§ WHAT IS REQUIRED:
Sift the material for lines containing "their", and return them.

§ DATA SECTION:
=====
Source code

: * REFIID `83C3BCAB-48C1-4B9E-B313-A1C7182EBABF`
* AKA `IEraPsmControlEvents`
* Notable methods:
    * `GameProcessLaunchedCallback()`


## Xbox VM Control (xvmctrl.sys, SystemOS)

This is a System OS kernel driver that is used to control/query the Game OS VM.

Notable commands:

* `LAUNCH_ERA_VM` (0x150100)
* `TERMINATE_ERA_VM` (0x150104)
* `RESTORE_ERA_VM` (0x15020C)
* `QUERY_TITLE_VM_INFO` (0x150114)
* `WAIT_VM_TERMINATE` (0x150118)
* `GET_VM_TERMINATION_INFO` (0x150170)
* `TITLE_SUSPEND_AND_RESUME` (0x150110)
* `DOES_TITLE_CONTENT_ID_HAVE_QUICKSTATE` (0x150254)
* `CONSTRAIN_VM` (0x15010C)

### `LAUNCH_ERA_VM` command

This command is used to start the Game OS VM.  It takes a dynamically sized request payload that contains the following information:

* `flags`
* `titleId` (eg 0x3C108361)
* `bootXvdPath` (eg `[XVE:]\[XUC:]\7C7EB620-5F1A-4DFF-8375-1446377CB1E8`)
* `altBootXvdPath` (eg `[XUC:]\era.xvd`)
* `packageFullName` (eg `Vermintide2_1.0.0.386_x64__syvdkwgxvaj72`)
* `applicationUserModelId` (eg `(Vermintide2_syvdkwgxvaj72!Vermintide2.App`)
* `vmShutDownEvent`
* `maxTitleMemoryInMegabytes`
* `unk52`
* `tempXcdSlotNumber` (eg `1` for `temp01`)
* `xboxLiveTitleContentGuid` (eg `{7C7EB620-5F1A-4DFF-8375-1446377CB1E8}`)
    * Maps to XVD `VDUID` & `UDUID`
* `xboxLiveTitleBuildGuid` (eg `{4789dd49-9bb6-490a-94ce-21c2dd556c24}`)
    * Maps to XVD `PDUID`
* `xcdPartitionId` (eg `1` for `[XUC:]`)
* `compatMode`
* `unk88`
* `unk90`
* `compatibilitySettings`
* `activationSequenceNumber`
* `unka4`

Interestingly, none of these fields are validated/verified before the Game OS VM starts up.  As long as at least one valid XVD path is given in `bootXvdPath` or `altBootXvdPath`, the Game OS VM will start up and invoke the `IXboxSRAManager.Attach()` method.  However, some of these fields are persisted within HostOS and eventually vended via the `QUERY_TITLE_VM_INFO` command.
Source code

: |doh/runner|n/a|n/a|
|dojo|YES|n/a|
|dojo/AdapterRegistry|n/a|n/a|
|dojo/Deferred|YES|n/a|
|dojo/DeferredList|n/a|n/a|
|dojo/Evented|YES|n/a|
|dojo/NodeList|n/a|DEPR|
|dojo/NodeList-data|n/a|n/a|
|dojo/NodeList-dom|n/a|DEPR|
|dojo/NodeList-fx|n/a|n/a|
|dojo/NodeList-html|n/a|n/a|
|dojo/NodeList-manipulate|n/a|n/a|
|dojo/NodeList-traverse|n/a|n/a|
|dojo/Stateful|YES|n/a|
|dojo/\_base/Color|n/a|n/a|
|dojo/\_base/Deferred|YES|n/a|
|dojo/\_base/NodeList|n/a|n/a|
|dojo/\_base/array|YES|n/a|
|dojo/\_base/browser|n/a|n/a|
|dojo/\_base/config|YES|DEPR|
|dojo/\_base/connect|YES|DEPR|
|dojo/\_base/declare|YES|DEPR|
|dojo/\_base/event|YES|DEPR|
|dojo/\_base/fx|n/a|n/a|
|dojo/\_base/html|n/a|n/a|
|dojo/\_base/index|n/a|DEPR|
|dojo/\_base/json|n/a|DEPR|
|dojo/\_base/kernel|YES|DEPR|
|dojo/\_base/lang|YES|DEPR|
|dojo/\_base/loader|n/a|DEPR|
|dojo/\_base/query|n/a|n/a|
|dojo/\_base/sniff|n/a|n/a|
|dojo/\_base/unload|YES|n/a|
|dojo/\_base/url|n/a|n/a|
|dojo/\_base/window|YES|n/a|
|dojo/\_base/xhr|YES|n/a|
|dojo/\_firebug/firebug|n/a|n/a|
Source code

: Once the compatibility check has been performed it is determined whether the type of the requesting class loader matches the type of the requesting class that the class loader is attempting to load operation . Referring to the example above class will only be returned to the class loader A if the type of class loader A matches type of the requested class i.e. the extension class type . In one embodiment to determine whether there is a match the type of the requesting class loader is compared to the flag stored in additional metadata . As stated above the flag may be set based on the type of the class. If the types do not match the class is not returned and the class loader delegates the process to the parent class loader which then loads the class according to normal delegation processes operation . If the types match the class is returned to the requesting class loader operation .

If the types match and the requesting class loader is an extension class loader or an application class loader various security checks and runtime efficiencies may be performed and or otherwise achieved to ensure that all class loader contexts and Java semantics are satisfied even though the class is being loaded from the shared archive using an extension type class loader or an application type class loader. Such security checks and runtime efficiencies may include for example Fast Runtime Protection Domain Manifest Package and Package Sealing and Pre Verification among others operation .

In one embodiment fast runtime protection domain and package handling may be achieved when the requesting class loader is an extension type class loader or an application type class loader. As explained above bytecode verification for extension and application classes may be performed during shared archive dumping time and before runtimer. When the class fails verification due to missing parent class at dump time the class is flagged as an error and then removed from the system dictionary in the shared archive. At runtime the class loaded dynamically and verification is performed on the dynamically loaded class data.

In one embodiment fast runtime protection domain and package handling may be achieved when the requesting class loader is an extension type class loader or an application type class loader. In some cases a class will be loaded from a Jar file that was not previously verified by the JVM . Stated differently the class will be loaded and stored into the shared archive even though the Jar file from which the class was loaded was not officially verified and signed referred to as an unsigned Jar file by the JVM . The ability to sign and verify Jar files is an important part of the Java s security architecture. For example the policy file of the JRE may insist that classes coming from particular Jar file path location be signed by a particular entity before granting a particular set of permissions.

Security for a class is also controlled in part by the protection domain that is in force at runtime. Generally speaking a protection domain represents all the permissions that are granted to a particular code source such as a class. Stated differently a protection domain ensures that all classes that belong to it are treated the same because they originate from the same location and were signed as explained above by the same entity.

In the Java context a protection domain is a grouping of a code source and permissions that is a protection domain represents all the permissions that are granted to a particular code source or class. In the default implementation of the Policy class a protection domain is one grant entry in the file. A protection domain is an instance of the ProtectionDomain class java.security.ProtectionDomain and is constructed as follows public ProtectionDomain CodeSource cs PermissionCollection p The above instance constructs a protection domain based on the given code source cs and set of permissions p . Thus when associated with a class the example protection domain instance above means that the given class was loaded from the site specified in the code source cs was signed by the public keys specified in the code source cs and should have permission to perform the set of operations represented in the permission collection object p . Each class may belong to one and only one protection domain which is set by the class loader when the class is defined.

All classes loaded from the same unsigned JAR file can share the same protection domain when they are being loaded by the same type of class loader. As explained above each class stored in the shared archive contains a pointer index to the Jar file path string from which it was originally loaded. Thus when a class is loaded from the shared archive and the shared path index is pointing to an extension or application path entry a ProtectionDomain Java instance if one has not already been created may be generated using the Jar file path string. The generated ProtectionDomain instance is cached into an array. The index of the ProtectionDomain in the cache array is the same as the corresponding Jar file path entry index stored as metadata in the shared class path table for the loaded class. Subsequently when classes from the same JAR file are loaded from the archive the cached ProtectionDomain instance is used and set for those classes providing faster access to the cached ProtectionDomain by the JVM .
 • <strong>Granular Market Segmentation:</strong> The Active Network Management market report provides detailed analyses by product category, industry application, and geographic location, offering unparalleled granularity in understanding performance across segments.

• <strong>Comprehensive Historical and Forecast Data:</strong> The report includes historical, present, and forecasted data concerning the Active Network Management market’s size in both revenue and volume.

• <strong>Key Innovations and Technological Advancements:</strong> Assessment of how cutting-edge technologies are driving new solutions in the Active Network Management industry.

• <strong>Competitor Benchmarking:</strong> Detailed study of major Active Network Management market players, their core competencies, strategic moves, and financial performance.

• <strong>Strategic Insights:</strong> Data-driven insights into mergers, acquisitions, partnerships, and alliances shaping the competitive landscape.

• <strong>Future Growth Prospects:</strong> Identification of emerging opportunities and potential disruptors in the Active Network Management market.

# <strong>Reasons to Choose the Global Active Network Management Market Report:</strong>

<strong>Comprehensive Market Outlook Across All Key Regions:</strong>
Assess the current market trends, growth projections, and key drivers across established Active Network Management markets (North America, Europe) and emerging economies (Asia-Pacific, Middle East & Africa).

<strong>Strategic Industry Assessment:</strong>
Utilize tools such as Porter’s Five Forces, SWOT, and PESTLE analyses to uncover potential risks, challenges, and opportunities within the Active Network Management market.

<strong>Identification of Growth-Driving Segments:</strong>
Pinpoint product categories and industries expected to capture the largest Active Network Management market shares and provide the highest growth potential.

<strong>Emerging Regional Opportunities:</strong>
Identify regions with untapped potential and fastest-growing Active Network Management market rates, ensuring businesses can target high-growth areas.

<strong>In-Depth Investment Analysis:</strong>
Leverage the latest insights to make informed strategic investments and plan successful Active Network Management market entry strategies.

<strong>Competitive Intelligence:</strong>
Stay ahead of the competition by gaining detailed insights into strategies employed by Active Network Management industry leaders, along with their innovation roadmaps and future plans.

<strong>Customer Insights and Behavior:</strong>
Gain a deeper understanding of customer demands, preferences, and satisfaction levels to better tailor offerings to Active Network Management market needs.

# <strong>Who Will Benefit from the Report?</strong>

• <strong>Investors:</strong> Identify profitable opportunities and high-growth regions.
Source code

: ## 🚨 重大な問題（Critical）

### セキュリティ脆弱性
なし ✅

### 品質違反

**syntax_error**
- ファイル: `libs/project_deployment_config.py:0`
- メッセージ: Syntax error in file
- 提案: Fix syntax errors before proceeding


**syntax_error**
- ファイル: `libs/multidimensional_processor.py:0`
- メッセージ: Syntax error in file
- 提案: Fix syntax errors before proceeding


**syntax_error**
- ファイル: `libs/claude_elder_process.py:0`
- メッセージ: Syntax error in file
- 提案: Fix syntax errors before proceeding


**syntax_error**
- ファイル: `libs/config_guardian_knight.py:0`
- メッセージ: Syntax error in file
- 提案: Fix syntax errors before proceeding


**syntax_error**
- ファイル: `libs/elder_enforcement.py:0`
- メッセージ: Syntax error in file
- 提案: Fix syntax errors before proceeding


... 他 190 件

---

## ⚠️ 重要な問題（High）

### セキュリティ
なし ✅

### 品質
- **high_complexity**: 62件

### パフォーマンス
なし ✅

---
=====
§ ANSWER SPACE:
• <strong>Competitor Benchmarking:</strong> Detailed study of major Active Network Management market players, their core competencies, strategic moves, and financial performance.
Stay ahead of the competition by gaining detailed insights into strategies employed by Active Network Management industry leaders, along with their innovation roadmaps and future plans.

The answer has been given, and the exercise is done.